Appuntamento alle ore 08.00 presso l’Ufficio Turistico di Barrea oppure alle 08.30 al parcheggio della Val Fondillo.
La prima parte del percorso segue una comoda strada bianca che costeggia il Rio Fondillo. Dopo l’attraversamento del torrente, inizia la salita vera e propria.
Il sentiero prende quota con decisione e prosegue fino al limitare del bosco, nei pressi dello stazzo situato a circa 1.650 metri. La faggeta, in veste autunnale, si apre a tratti regalando affacci sulla vallata, sulla Serra delle Gravare e sul borgo di Opi.
Quando il bosco diventa più rado si raggiunge lo Stazzo di Monte Amaro. Da qui il panorama si amplia verso il Monte Marsicano e, proseguendo, sulle pareti rocciose della Camosciara, che in autunno appaiono più nette e scolpite.
Il sentiero segue ora la cresta della montagna. Superata una prima cima, si perde leggermente quota per poi risalire fino alla vetta principale a 1.862 metri.

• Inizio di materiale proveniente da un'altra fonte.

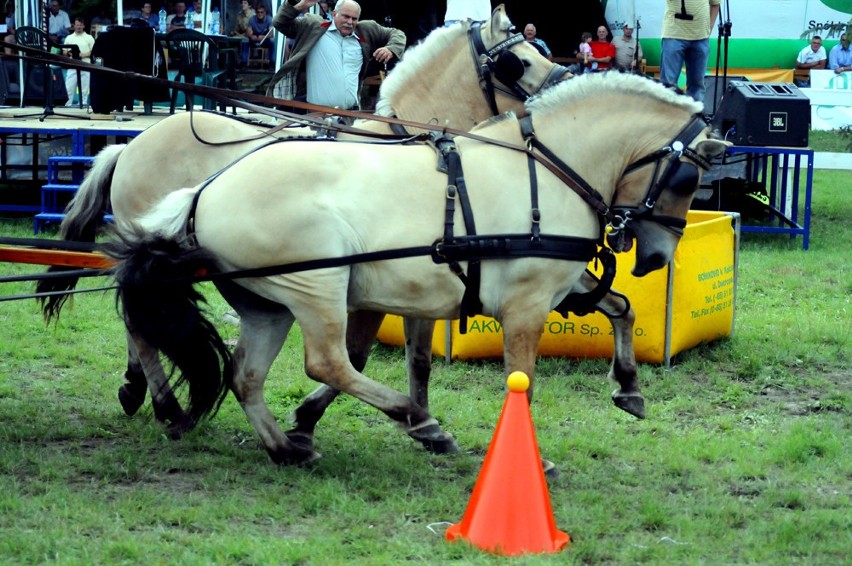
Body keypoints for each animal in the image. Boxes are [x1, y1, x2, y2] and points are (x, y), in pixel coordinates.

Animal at [38, 4, 572, 438]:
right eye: (519, 59)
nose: (565, 82)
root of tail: (128, 147)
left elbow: (418, 360)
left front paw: (422, 423)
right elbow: (355, 356)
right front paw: (325, 421)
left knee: (139, 322)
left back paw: (136, 388)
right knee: (139, 322)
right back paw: (166, 405)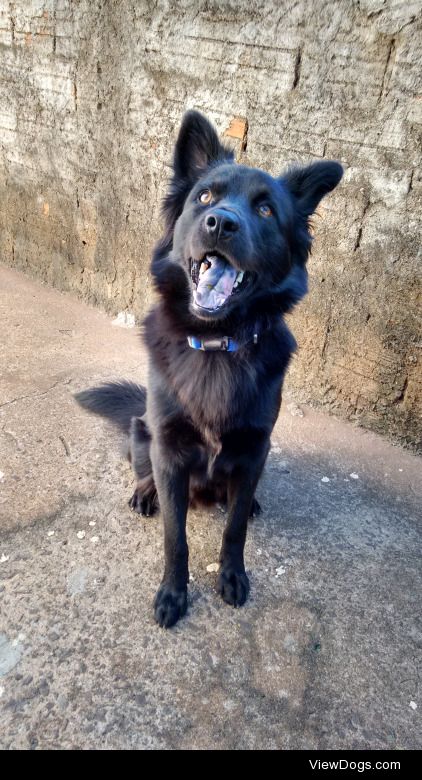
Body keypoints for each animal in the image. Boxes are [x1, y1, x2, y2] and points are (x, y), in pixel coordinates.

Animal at [76, 111, 342, 628]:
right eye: (204, 198)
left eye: (266, 211)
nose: (220, 222)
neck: (218, 343)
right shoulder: (170, 449)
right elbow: (174, 538)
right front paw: (173, 593)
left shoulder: (256, 446)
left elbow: (234, 529)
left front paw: (232, 574)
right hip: (143, 430)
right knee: (143, 468)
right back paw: (145, 493)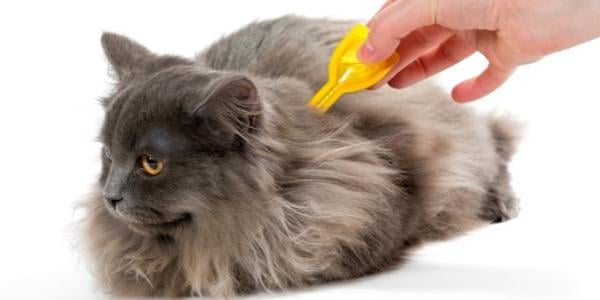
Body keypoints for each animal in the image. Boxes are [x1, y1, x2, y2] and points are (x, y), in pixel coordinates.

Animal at [79, 15, 520, 298]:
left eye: (151, 164)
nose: (111, 197)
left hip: (464, 142)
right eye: (109, 155)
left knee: (495, 138)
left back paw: (503, 204)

Il panorama a 360 gradi è ampio e severo: Marsicano, Lago di Barrea, il profilo inconfondibile della Camosciara, la Val Fondillo, i circhi glaciali della Serra delle Gravare e le vallate di Opi e Pescasseroli.

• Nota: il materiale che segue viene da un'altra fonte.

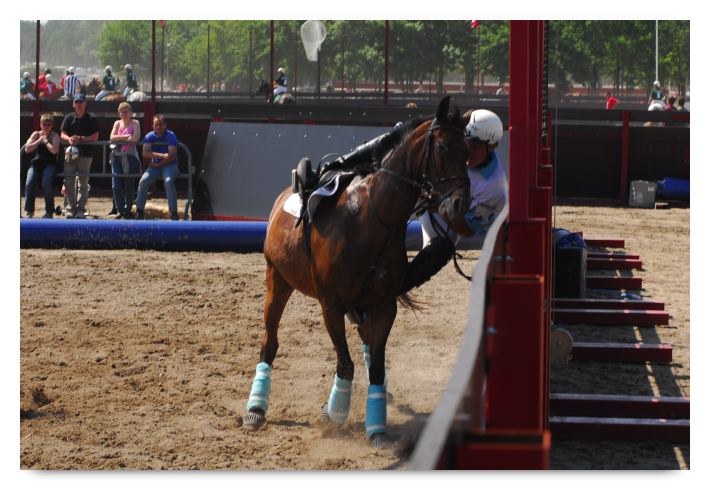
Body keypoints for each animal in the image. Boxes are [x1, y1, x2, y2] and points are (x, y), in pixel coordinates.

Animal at [243, 96, 471, 448]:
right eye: (444, 147)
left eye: (468, 151)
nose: (460, 203)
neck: (372, 218)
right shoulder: (331, 305)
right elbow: (345, 364)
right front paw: (334, 414)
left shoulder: (383, 306)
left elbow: (375, 366)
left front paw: (376, 427)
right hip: (277, 281)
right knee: (270, 343)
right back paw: (256, 409)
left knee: (366, 348)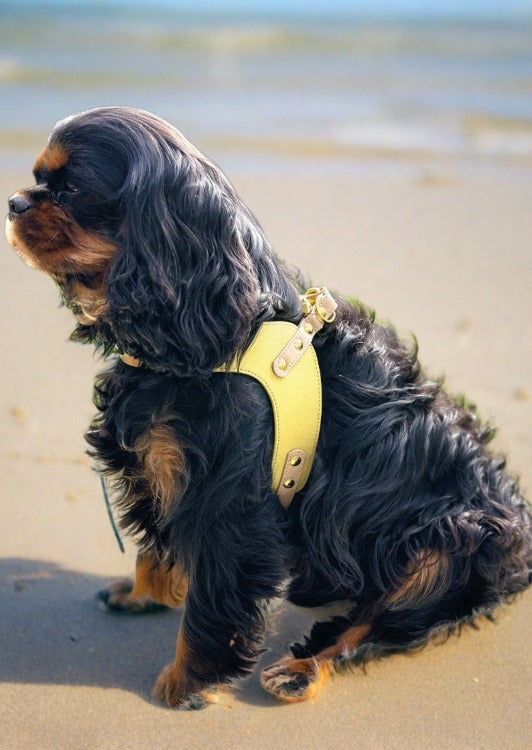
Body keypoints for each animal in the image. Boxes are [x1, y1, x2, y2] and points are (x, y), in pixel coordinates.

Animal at [5, 107, 532, 712]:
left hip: (445, 546)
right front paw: (146, 592)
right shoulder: (166, 465)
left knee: (374, 625)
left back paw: (301, 669)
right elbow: (156, 546)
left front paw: (189, 683)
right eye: (39, 180)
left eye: (71, 190)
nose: (14, 203)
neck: (210, 328)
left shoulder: (230, 502)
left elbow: (214, 604)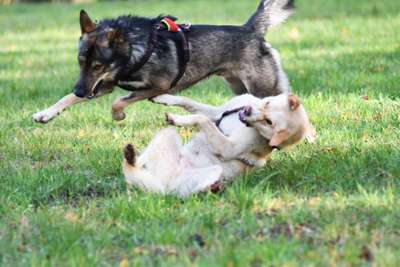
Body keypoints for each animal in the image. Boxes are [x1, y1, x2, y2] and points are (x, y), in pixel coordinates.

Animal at [33, 0, 294, 123]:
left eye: (98, 66)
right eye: (80, 62)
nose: (81, 92)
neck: (134, 51)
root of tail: (251, 30)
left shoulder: (157, 87)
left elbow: (118, 102)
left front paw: (118, 116)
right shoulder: (103, 85)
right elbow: (66, 98)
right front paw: (46, 114)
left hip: (261, 88)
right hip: (239, 87)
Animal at [122, 93, 316, 198]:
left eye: (269, 122)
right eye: (267, 103)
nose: (246, 111)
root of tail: (166, 179)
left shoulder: (228, 146)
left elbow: (201, 119)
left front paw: (178, 119)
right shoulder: (218, 111)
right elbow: (189, 103)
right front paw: (163, 97)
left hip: (210, 173)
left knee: (175, 193)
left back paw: (212, 189)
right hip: (166, 136)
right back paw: (131, 157)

Questa area è frequentata dal Camoscio appenninico ed è possibile avvistarne alcuni nei pressi del limitare del bosco. Fermarsi in silenzio ad osservarli, senza disturbarli, è uno dei momenti più intensi dell’escursione.
Dopo la pausa pranzo si inizia la discesa lungo lo stesso itinerario. Una breve deviazione, una volta tornati nel fondovalle, conduce alla sorgente Tornareccia per un ultimo momento immersi nel bosco, accompagnati dal suono dell’acqua.